* _YOUR OBJECTIVE_
Print this span of the material below exactly: the line with "Document page, 2001x1125 pixels.", the line with "For every layout", and every line between them, but nothing else.

* _THE INPUT_
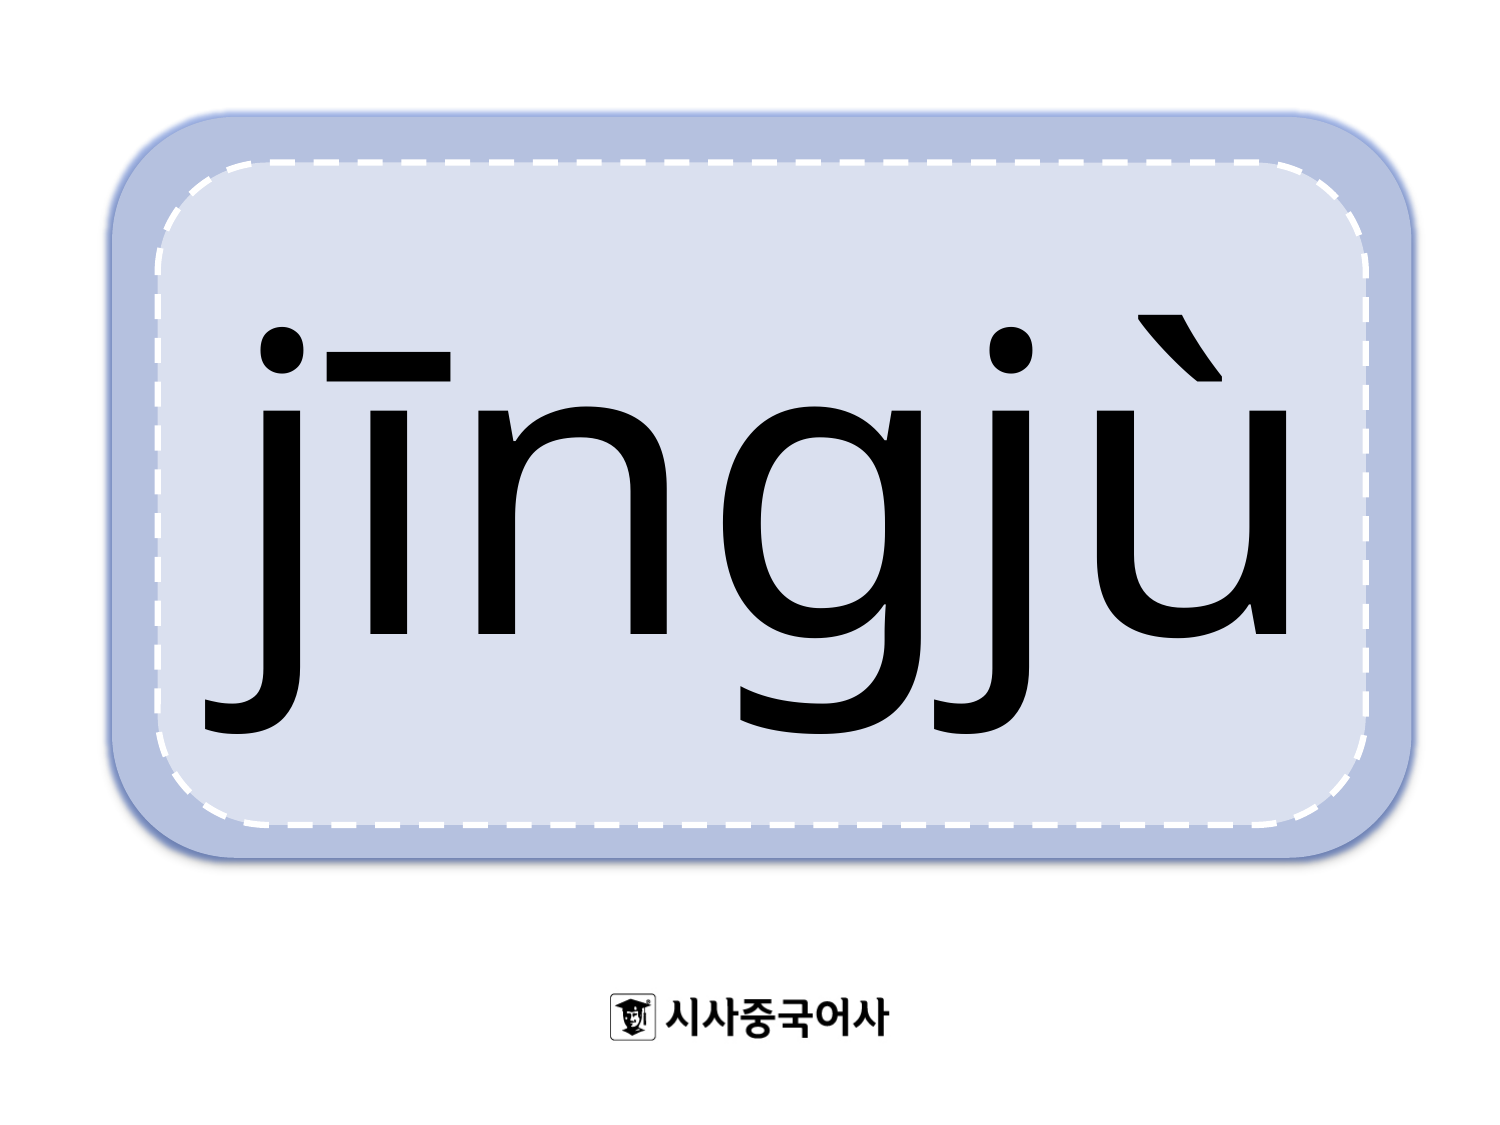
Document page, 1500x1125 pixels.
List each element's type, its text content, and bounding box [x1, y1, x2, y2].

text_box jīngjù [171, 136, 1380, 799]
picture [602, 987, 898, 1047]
...
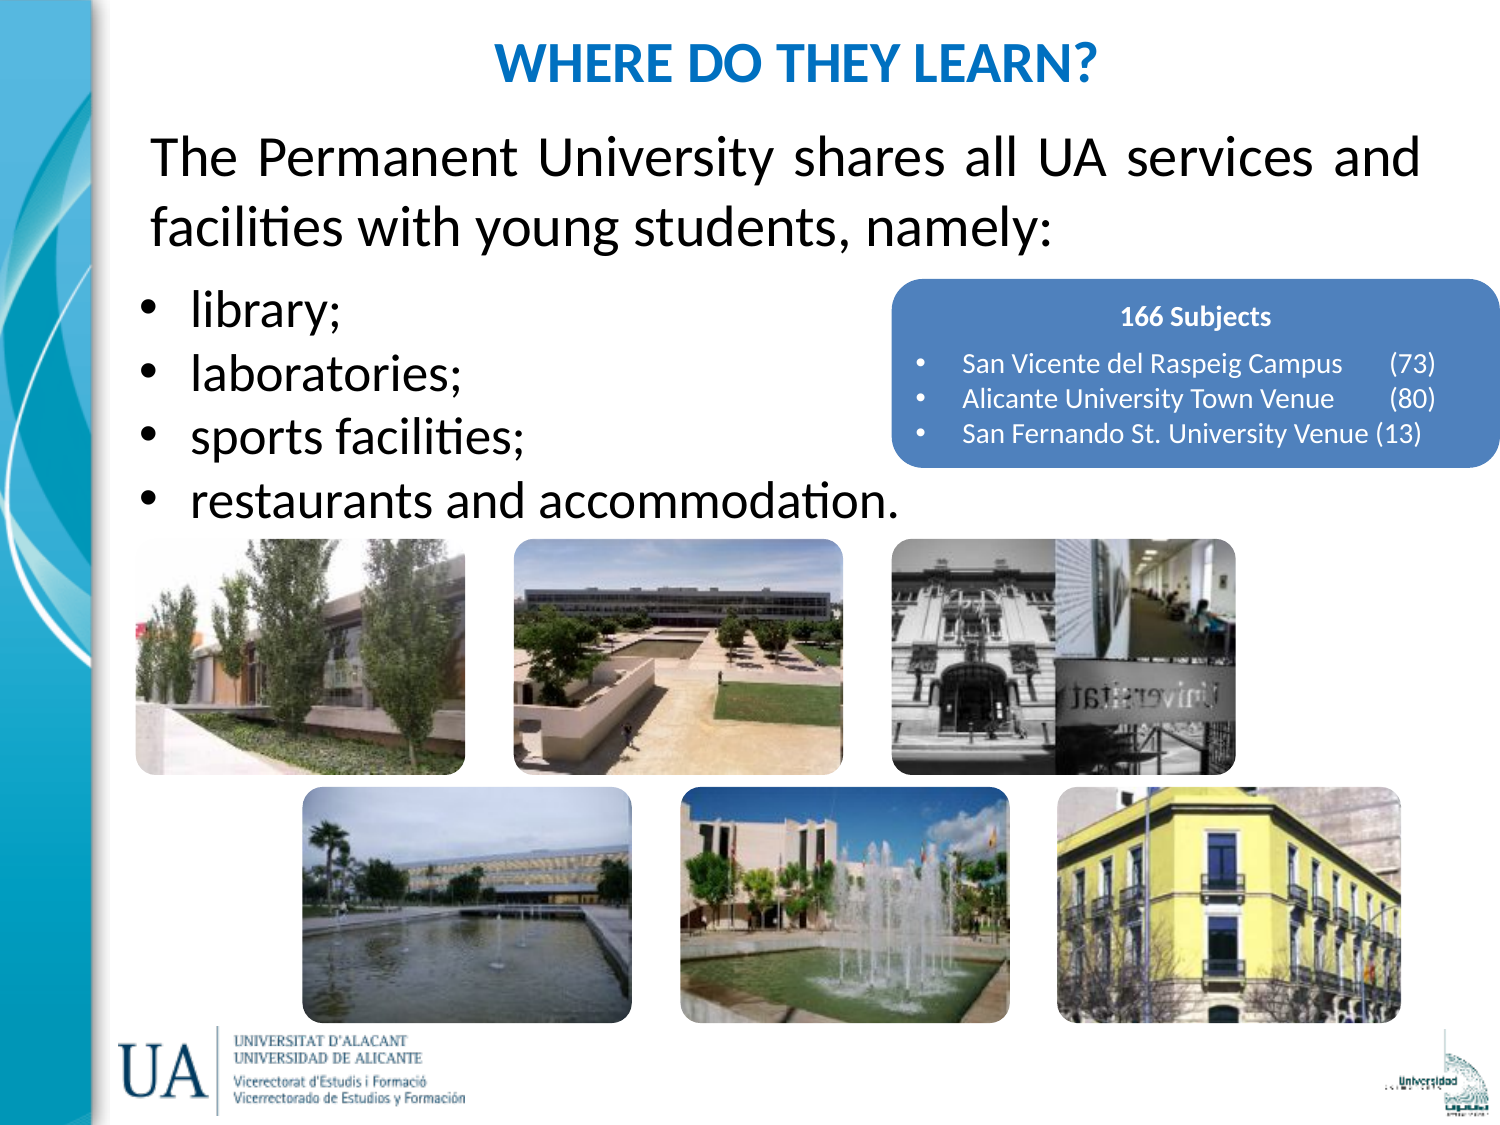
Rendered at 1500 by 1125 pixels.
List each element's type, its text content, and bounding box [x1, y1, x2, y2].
...
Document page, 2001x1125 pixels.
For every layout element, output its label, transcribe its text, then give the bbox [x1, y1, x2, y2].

* _WRITTEN ANSWER_
Document page, 2001x1125 pixels.
For every layout element, output its label, transcribe its text, then give the bbox [x1, y1, x2, y2].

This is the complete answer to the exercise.